• Work required
The word "tail" occurs in some lines of the listing. Copy those lines.

• The data

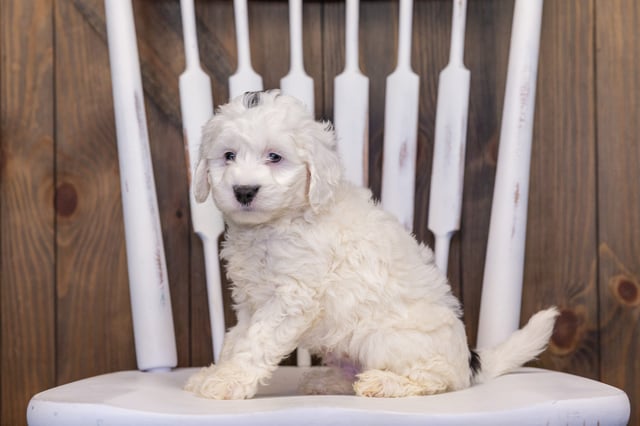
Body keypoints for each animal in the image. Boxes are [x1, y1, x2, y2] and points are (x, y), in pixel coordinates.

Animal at [184, 90, 556, 400]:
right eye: (228, 156)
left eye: (274, 157)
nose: (244, 191)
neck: (276, 223)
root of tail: (470, 360)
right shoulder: (251, 300)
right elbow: (237, 339)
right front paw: (216, 372)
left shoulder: (292, 297)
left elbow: (255, 342)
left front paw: (227, 381)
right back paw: (331, 380)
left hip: (389, 339)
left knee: (437, 379)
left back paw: (385, 383)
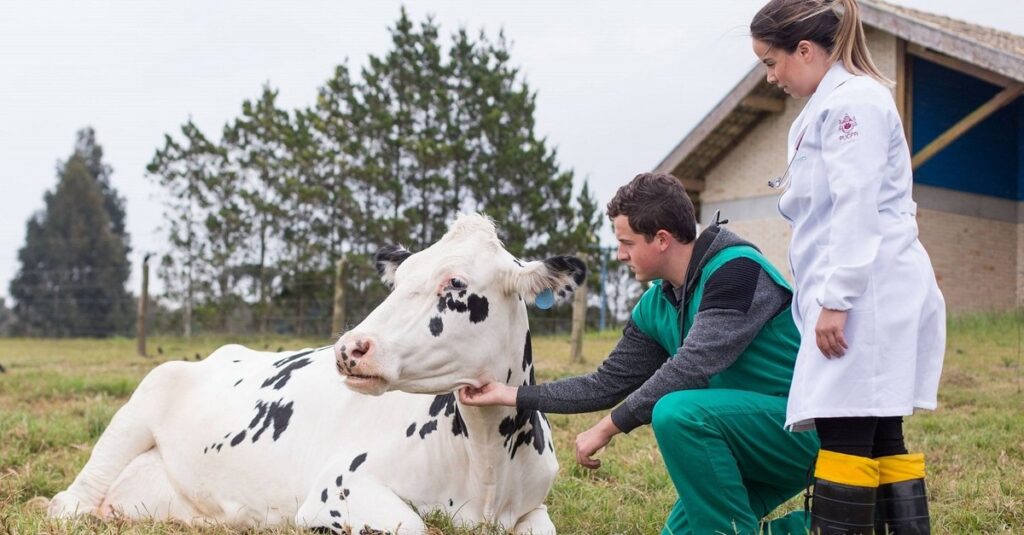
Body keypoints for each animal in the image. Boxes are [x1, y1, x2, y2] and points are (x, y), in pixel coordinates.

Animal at [48, 213, 589, 532]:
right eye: (401, 279)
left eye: (456, 283)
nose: (351, 348)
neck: (486, 466)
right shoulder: (340, 485)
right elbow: (413, 525)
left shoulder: (535, 507)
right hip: (139, 405)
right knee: (71, 500)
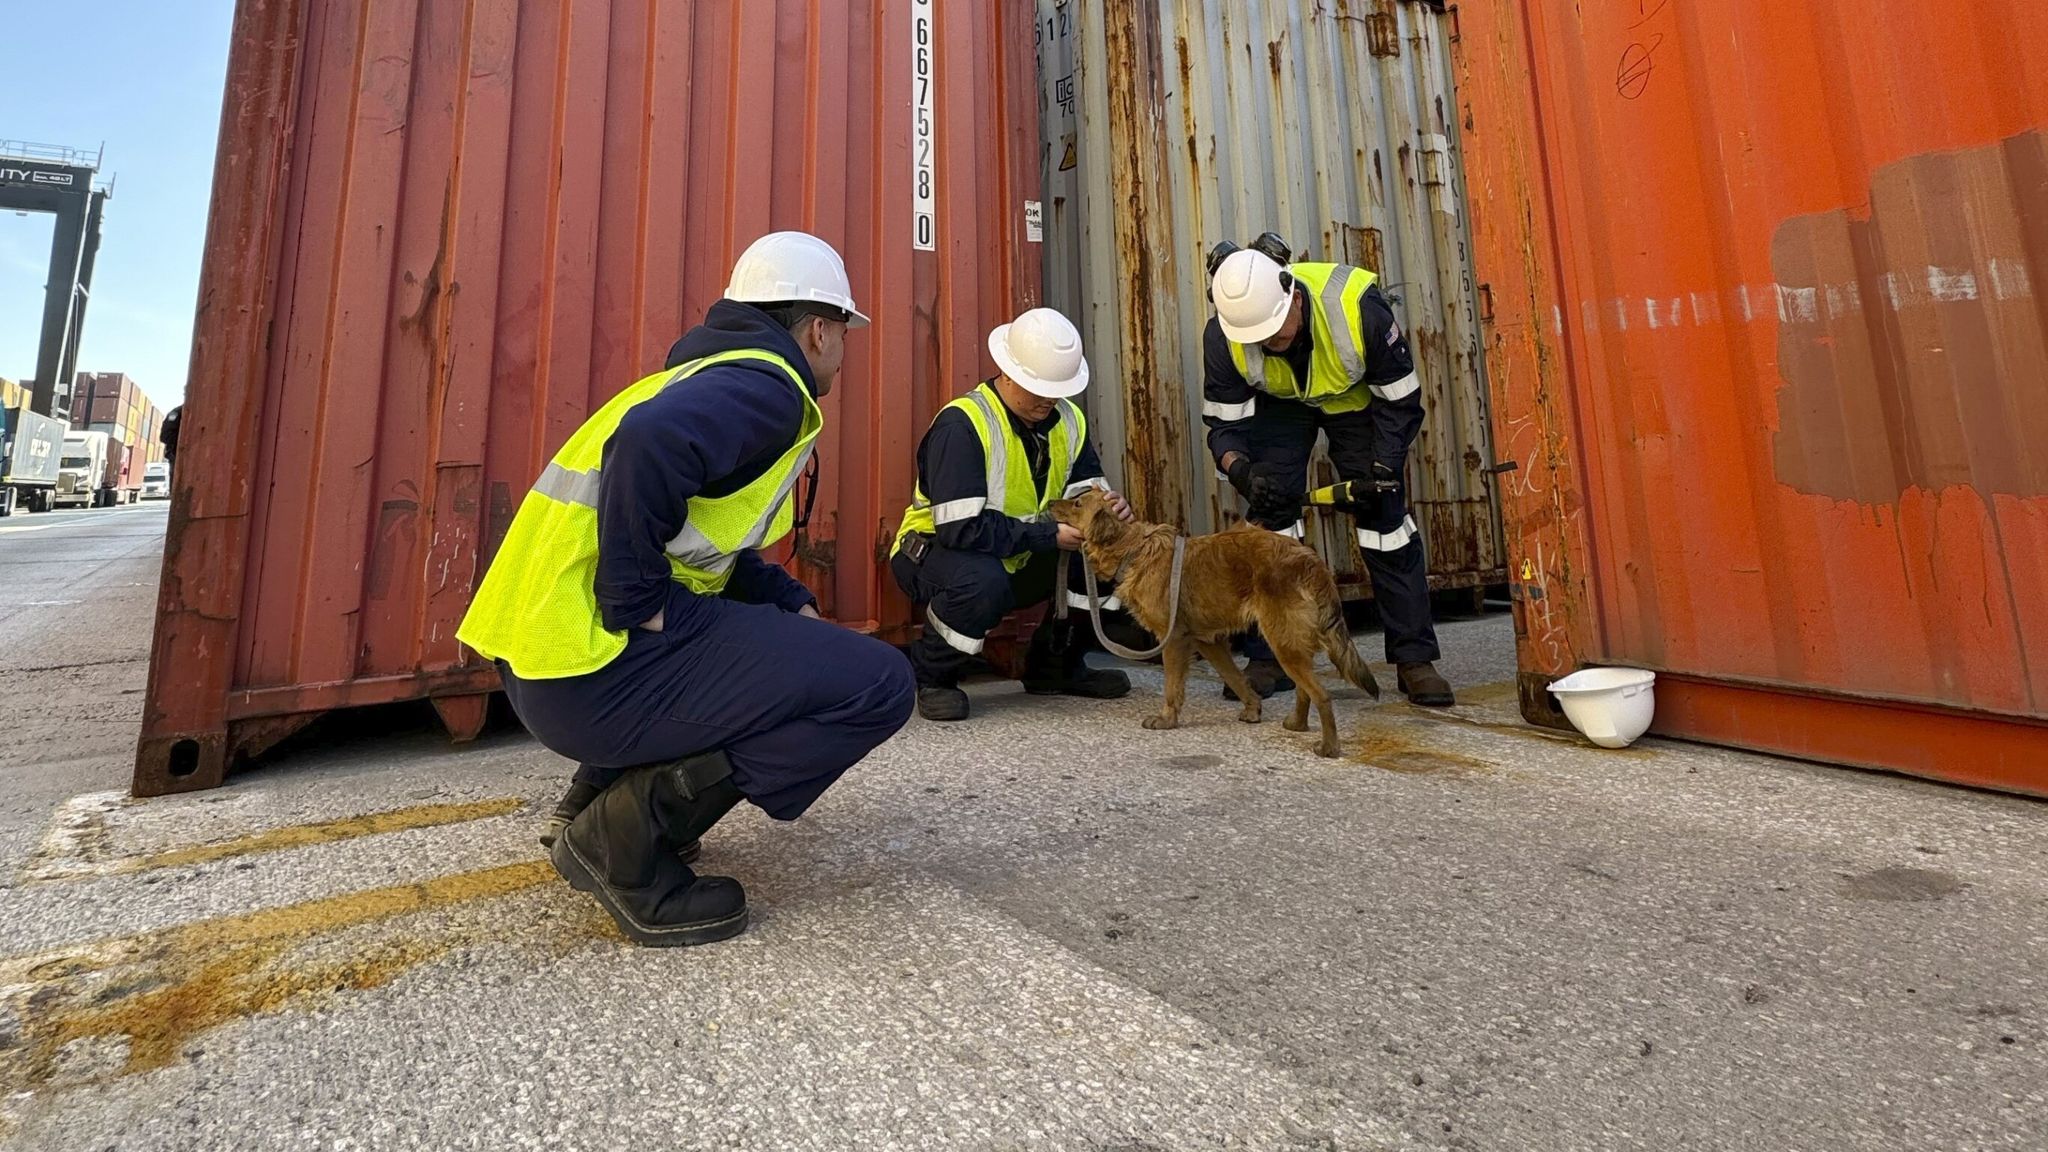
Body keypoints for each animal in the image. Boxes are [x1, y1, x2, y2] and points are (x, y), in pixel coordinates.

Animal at [1048, 483, 1384, 754]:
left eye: (1078, 504)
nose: (1050, 502)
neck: (1134, 549)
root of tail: (1311, 560)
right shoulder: (1210, 641)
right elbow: (1235, 678)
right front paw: (1253, 709)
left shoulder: (1174, 640)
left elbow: (1172, 686)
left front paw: (1166, 719)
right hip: (1290, 642)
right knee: (1305, 688)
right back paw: (1297, 724)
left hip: (1282, 641)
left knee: (1321, 694)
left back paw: (1329, 747)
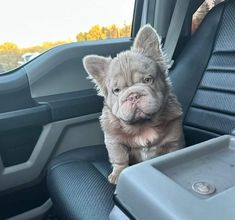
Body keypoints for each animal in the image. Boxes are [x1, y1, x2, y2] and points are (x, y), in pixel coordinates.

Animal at [83, 24, 185, 185]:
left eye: (148, 80)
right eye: (116, 91)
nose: (133, 95)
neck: (142, 124)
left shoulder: (174, 141)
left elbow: (172, 152)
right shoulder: (114, 142)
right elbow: (120, 158)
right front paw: (118, 174)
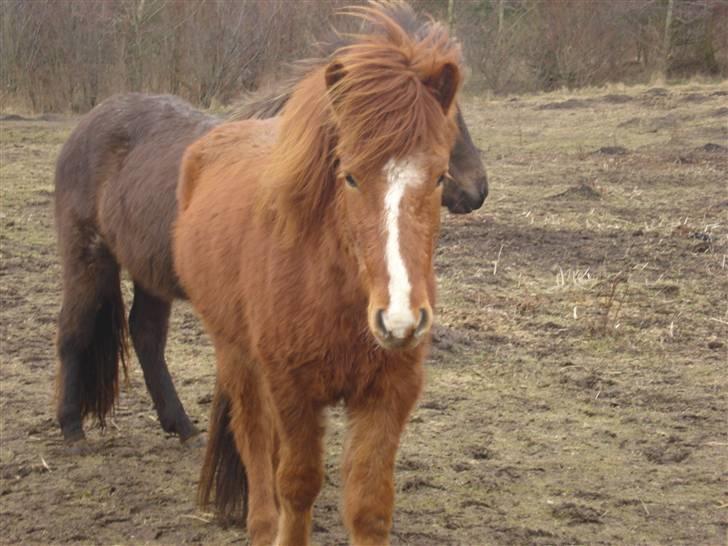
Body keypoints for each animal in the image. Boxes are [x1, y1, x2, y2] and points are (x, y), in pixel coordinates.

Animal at [54, 0, 486, 444]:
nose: (478, 189)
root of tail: (87, 124)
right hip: (88, 256)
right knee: (75, 327)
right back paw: (72, 428)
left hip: (149, 271)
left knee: (146, 335)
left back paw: (182, 426)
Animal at [173, 5, 460, 544]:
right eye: (348, 176)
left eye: (439, 177)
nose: (399, 320)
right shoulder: (293, 388)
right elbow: (298, 485)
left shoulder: (389, 392)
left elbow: (369, 506)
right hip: (236, 354)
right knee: (254, 439)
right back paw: (261, 526)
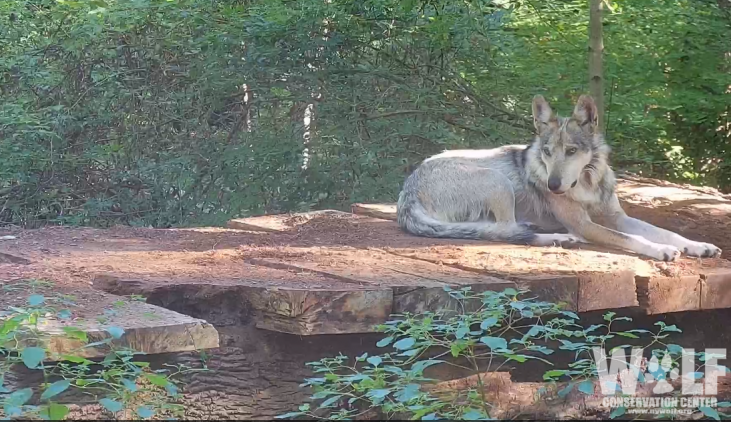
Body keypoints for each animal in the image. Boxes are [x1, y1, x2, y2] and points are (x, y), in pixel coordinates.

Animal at [397, 94, 721, 261]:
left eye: (572, 151)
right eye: (547, 152)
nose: (553, 186)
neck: (587, 183)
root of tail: (407, 191)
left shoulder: (617, 217)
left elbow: (663, 231)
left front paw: (696, 245)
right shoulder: (585, 225)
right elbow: (633, 238)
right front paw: (661, 250)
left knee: (501, 229)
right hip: (496, 181)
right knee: (505, 232)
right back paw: (558, 238)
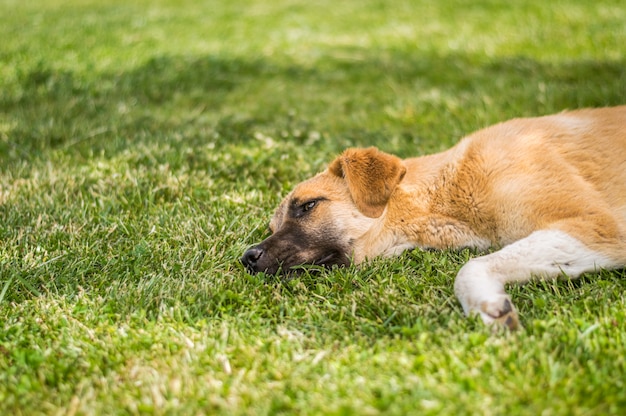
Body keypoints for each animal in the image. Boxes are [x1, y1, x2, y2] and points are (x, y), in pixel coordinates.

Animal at [241, 106, 624, 328]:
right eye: (272, 226)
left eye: (308, 206)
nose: (247, 257)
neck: (446, 189)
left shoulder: (594, 226)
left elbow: (469, 268)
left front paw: (487, 304)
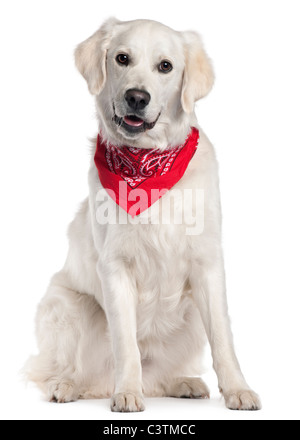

• Solution to this task
root of tail: (470, 360)
root of tail: (1311, 560)
root of tail: (87, 124)
root of tail: (407, 191)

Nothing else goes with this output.